Am Wetter. Obwohl die Sonne scheint, und es draußen warm ist, traue ich mich nicht ohne Jacke raus. Die ich dann blöd und sinnlos schwitzend mit mir rumschleppe.
An der Ruhe, die mein Kind ausstrahlt. Ist er nicht vielleicht doch krank, oder auf dem Weg zu einer Krankheit?
An meinem Buch. Gestern Nacht habe ich bis um ein Uhr korrigiert, geändert und formatiert. Meinem Mann eine Epub-Version geschickt, zum Testen. Erfahren, das Formatierungsregeln nicht übernommen wurden und er hat Fehler entdeckt.

Ich hasse es.

Jede beschissene Rechtschreibprüfung markiert irgendetwas anderes im Text an. Der (online) Duden reagiert manchmal gar nicht (ich heiß Duden, Kommas sind mir egal!), und auch beim dreihundertsten Mal des Lesens entgehen mir Fehler.

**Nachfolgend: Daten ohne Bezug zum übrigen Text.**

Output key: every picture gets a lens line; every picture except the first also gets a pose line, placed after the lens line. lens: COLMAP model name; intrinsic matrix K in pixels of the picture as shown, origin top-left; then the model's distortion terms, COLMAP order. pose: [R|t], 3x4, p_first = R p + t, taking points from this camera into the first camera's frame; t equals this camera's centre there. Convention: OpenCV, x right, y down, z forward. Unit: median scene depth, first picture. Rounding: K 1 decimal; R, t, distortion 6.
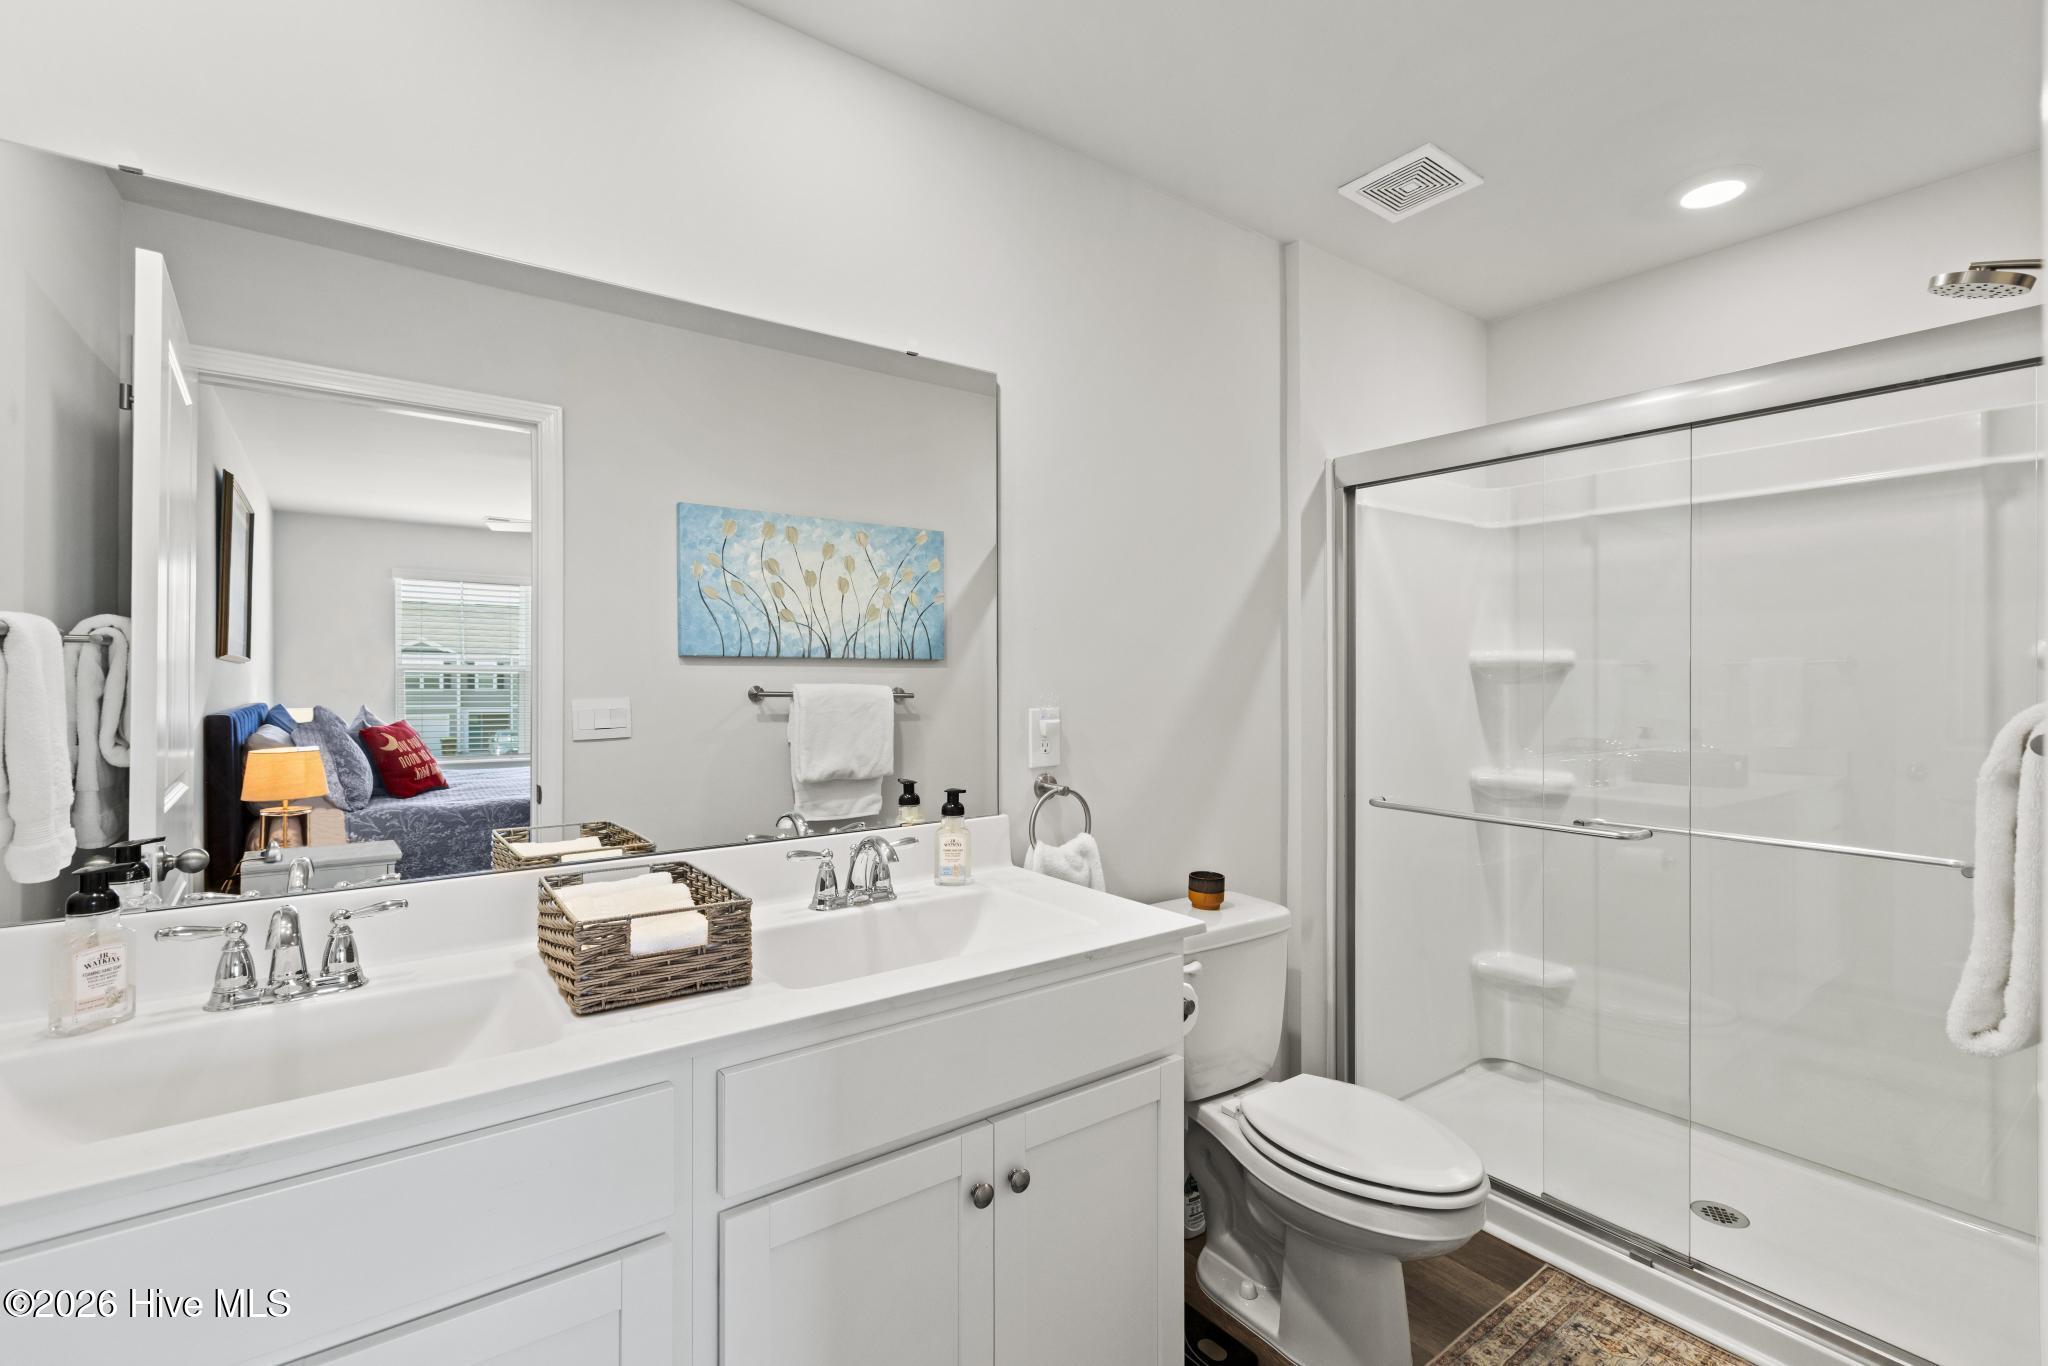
lens RADIAL K [[927.0, 0, 1012.0], [0, 927.0, 675.4], [0, 0, 1]] dist [0.003706, 0.000900]
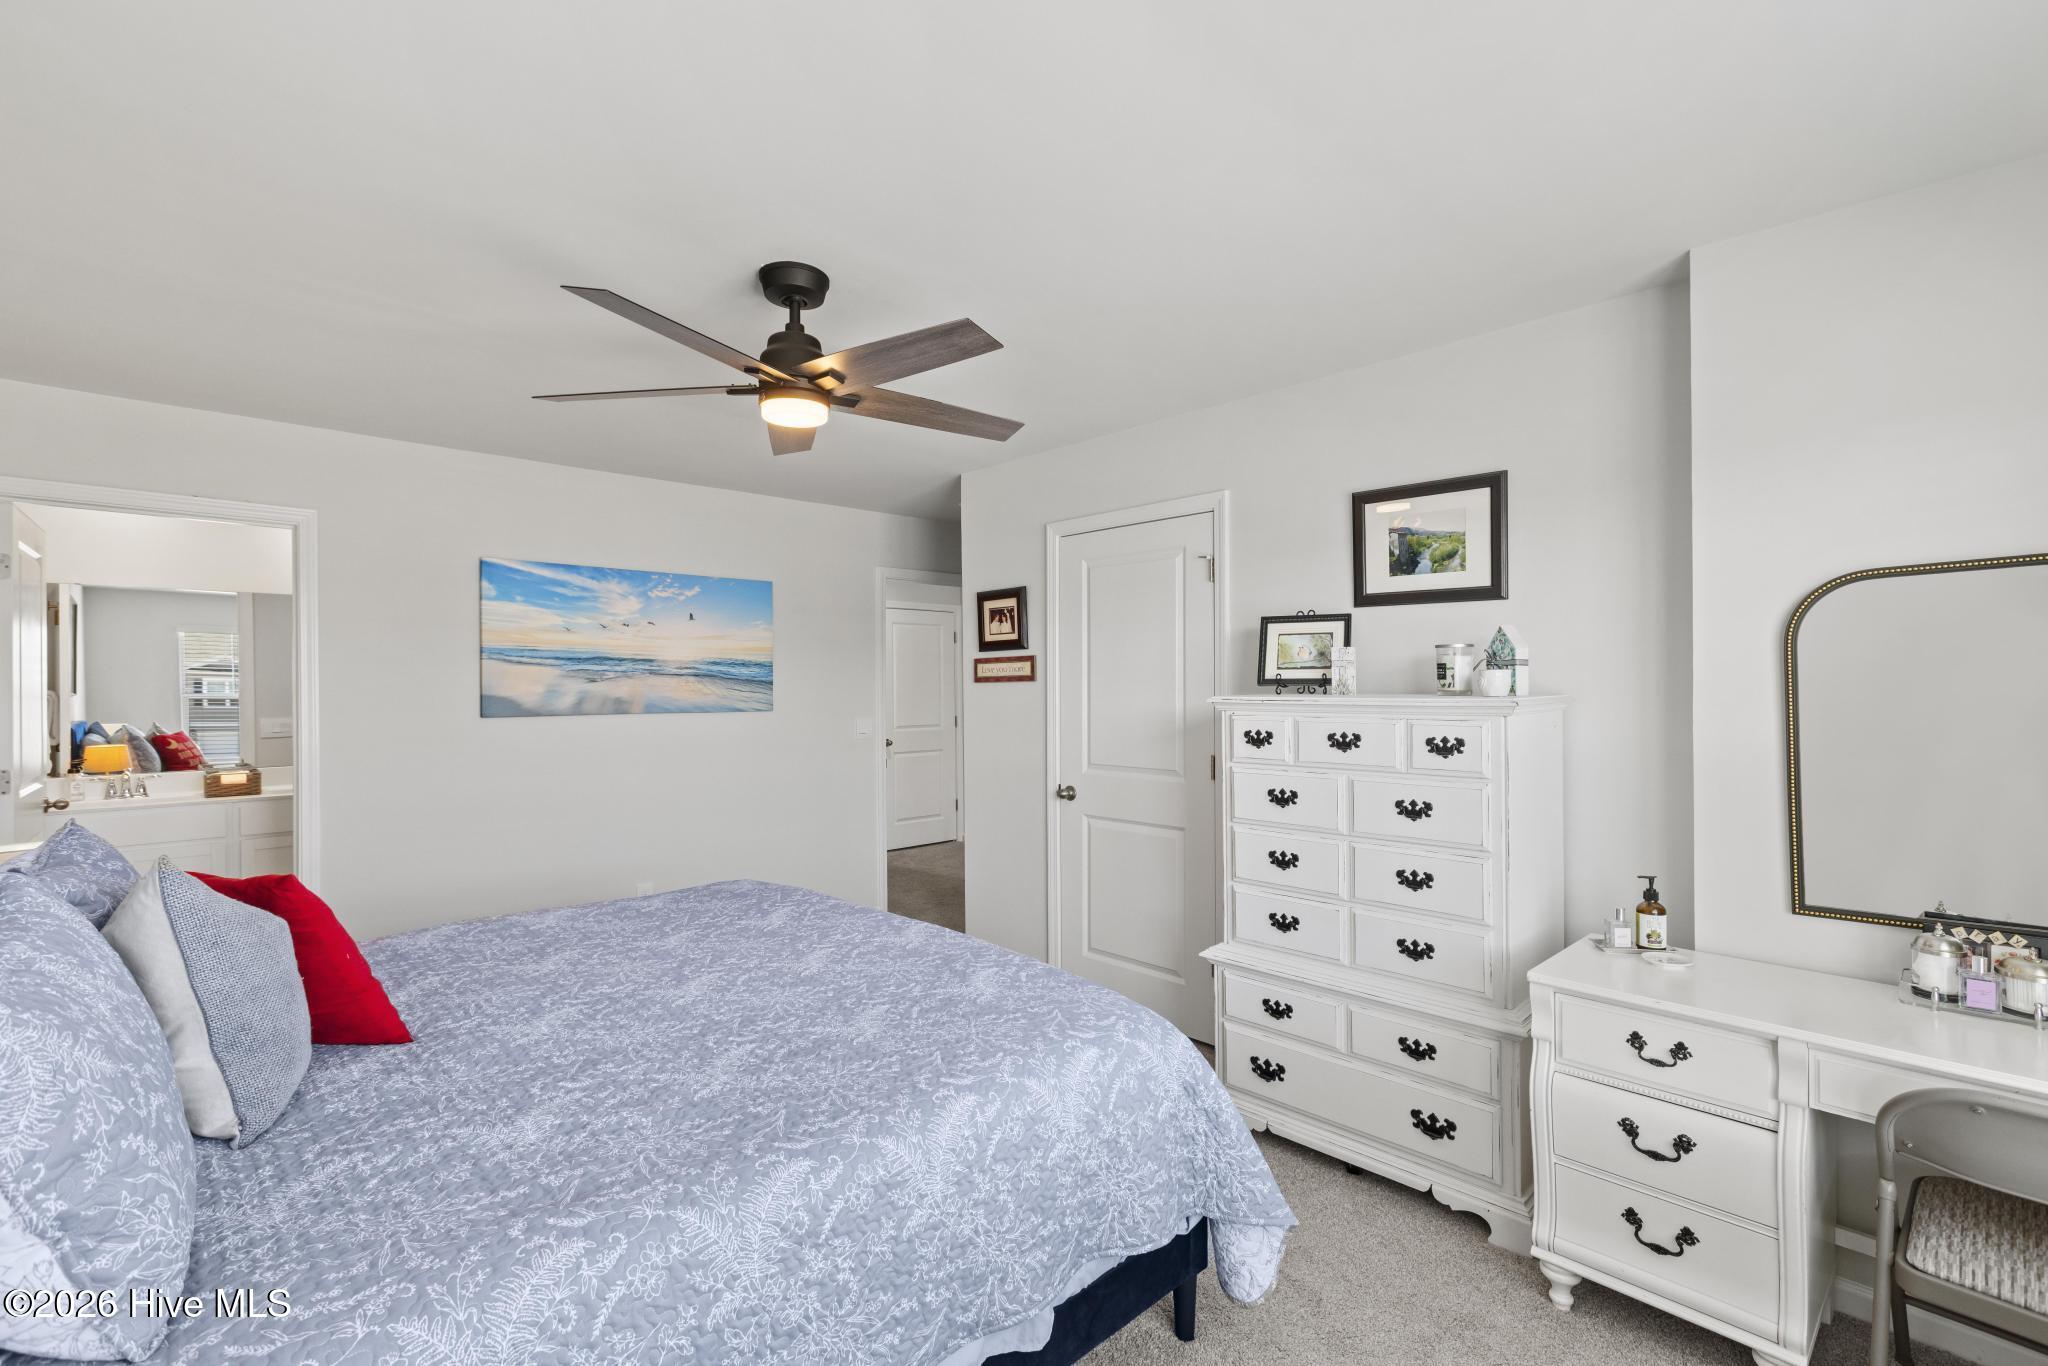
lens RADIAL K [[927.0, 0, 1044.8], [0, 927.0, 695.0], [0, 0, 1]] dist [0.003706, 0.000900]
pose [[0.989082, -0.002613, 0.147341, 0.688217], [0.001358, 0.999962, 0.008617, -0.031101], [-0.147358, -0.008323, 0.989048, -0.959438]]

Ich mag nicht mehr. Gar nicht mehr.

Wer kam eigentlich auf den blöden Gedanken, das Buch allein veröffentlichen zu wollen? Ich weiß es. Aber ich sag´s nicht.

Bis dahin, liebe Grüße, Sia

P.S. .... und wenn Sie hier Fehler finden: Ich darf das. Das ist mein Blog. Hier schreibe ich so, wie ich will!